Hi, I wanted to update and delete some records in a table in hive that contains shape attributes and i was reading this article http://unmeshasreeveni.blogspot.in/2014/11/updatedeleteinsert-in-hive-0140.html.

So basically I need to create a hive table with ACID support , but however we are not using ORC file format, instead we are using unenclosed json format. SO does that mean that we cant update or delete any records with the uneclosed json format??. Or if there is, can you suggest a way to go about it.

Thanks

randallwhitman commented 8 years ago

Have you tried it out, and what was the result?

SrinivasRIL commented 8 years ago

I have set all those properties as described in the article and created a bucketed table but the usual way as an unenclosed json format and loaded the data. Obviously after updating I dint get the expected results because i dint store it as an orc file

update bucketenode set businessranking ='2' where state = 'Goa'

I got the following error

Attempt to do update or delete using transaction manager that does not support these operations.
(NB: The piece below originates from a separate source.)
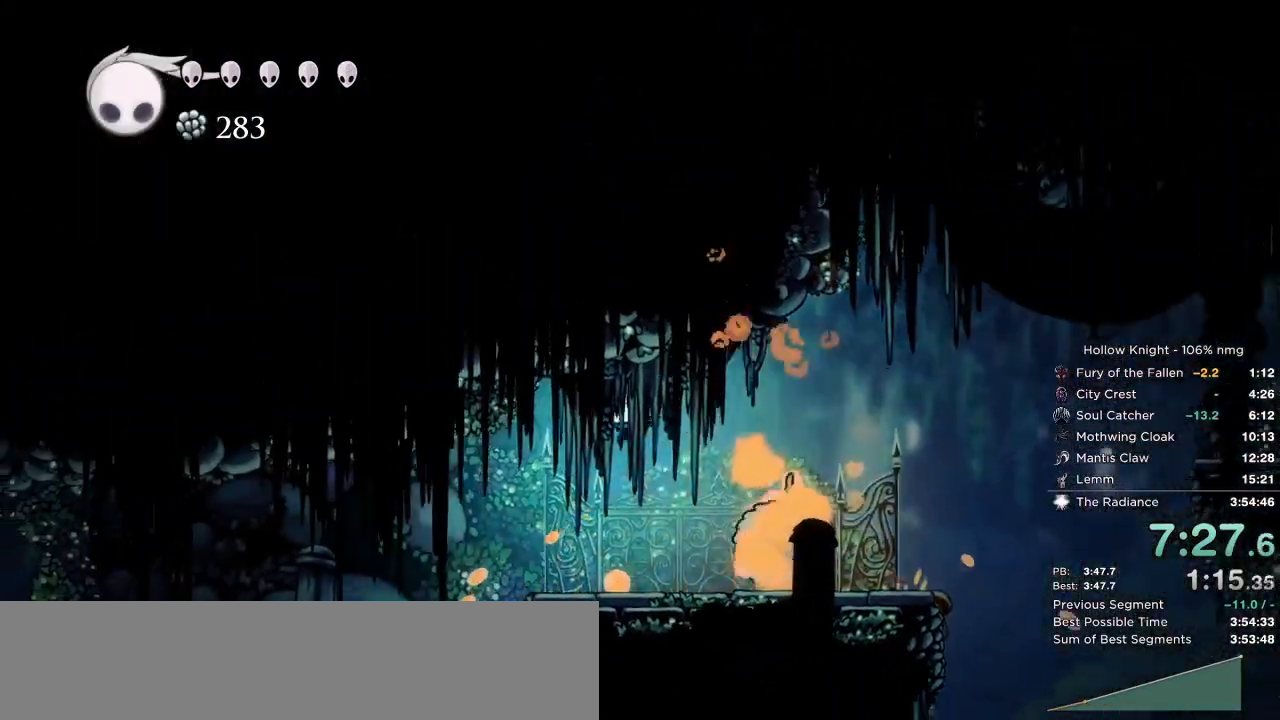
{"keys": ["left"], "events": [[250, "jump", "down"], [450, "jump", "up"]]}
I set the following properties

hive>set hive.support.concurrency =true;
 hive> set hive.enforce.bucketing = true;
hive> set hive.exec.dynamic.partition.mode = nonstrict ;
hive> set hive.txn.manager =org.apache.hadoop.hive.ql.lockmgr.DbTxnManager;
hive> set  hive.compactor.initiator.on = true;
hive> set hive.compactor.worker.threads = 1;

I am not sure how to store it as an orc file when we have to specify STORED AS INPUTFORMAT 'com.esri.json.hadoop.UnenclosedJsonInputFormat' while we create a table with a json file appended to it.

If you can provide any insights on this problem, it would be great as we need to start updating records in the near future

randallwhitman commented 8 years ago

I am not sure how to store it as an orc file when we have to specify STORED AS INPUTFORMAT 'com.esri.json.hadoop.UnenclosedJsonInputFormat' while we create a table with a json file appended to it.

JSON and ORC are completely different formats. You can choose to work with data in its original format, or convert one format to another.

randallwhitman commented 7 years ago

This is Open-Source and accepts contributions.